Creating a galaxy in a teacup
September 10th, 2006
I had a spare weekend to get together with the Gimp and this is the first offspring of that union (there’s a kind of pun here, but you probably need to have lived in the UK to understand it – the poms have a much different idea of what the word ‘gimp’ means than the yanks, in much the same way that ‘rubber’ means two different things to the two cultures).
To build the image I started with a picture of my favorite teacup full of black tea, taken under plain incandescent bulbs in my kitchen (this might not have been the best light but I was impatient – daylight would have made the exposure time shorter, and would have resulted in a better, more sharply focused image).

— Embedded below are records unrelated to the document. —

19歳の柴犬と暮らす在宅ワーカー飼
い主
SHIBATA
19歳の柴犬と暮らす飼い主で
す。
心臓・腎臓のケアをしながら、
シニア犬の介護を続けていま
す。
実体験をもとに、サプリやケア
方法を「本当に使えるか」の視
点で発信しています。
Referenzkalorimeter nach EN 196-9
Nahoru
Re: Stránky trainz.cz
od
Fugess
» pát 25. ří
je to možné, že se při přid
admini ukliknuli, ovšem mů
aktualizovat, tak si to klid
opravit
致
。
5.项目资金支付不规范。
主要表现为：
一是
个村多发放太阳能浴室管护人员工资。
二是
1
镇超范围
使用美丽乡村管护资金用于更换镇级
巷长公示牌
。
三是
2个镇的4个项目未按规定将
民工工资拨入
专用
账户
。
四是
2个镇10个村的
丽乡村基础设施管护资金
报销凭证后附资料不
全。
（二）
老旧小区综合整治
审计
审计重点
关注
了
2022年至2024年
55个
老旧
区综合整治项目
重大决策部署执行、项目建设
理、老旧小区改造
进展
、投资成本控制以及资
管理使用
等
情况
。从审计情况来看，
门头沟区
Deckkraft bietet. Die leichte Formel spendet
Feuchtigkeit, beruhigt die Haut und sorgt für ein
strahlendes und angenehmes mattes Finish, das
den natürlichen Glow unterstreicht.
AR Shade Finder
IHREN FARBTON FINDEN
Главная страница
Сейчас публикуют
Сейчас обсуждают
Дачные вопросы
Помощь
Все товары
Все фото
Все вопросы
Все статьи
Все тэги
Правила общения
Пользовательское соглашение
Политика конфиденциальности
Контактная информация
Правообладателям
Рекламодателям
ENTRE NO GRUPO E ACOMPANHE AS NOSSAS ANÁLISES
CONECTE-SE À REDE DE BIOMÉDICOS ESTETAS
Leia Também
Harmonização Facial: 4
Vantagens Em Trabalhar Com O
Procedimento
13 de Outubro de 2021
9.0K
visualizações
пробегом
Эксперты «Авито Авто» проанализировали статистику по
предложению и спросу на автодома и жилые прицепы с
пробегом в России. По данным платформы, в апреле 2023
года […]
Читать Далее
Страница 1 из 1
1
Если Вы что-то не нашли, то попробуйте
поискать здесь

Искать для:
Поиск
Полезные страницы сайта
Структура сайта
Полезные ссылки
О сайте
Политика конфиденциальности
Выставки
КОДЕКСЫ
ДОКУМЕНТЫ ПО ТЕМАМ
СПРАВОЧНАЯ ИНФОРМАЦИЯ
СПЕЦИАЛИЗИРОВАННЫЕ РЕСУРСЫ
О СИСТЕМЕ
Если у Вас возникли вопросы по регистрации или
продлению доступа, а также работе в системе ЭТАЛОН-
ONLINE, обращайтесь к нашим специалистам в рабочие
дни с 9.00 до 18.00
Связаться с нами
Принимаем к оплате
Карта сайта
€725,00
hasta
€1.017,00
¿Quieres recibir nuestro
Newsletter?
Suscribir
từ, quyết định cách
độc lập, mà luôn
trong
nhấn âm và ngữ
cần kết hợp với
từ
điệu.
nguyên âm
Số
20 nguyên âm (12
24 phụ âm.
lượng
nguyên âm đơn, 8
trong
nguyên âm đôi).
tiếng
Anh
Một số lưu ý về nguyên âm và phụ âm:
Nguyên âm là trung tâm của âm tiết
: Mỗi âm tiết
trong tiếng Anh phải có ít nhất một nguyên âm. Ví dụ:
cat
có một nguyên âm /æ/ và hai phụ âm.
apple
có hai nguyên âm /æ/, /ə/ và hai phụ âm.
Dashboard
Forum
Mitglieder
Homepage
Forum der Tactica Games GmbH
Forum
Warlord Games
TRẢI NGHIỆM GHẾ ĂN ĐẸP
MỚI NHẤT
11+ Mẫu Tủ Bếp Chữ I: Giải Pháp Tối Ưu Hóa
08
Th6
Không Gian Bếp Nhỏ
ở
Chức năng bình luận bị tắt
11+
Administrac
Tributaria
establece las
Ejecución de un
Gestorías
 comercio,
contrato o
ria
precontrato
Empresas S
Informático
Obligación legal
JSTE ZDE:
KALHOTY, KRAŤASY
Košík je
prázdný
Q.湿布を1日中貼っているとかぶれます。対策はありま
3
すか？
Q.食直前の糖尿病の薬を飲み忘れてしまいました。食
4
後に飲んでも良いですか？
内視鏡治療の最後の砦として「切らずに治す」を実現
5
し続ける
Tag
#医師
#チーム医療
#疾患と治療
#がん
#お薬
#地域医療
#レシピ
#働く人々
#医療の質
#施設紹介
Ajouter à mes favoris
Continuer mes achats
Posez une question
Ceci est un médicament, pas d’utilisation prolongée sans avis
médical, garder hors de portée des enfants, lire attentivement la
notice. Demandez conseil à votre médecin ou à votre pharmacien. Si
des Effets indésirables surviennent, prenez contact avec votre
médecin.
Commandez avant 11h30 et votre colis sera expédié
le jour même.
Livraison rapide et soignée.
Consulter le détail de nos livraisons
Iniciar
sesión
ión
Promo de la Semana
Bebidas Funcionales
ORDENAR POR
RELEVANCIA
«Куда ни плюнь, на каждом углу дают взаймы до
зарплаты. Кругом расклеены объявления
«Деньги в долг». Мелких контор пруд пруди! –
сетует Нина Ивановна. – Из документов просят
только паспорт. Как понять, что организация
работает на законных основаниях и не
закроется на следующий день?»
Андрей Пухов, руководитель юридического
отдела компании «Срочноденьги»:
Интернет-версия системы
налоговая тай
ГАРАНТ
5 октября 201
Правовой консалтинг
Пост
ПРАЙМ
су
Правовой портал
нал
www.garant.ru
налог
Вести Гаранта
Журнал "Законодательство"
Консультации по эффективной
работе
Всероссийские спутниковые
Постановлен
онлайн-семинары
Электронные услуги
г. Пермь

After downloading the image to my PC I went hunting for a galaxy to paste in – browsing through the Hubble space telescope’s fantastic, copyright free image gallery
Having found a likely candidate, I opened the Gimp where I resized the large image, and adjusted its perspective to look like a swirl in the teacup.
Then it was a matter of adding the teacup image as a new layer, selecting the tea, and making a gradient mask on it which would progressively reveal the galaxy in the layer beneath.
A little smudging of the two mixed down layers and voila… a galaxy in a teacup.
I was impressed with the Gimp, and inordinately pleased with the results. For my next project I plan on making a storm in a teacup.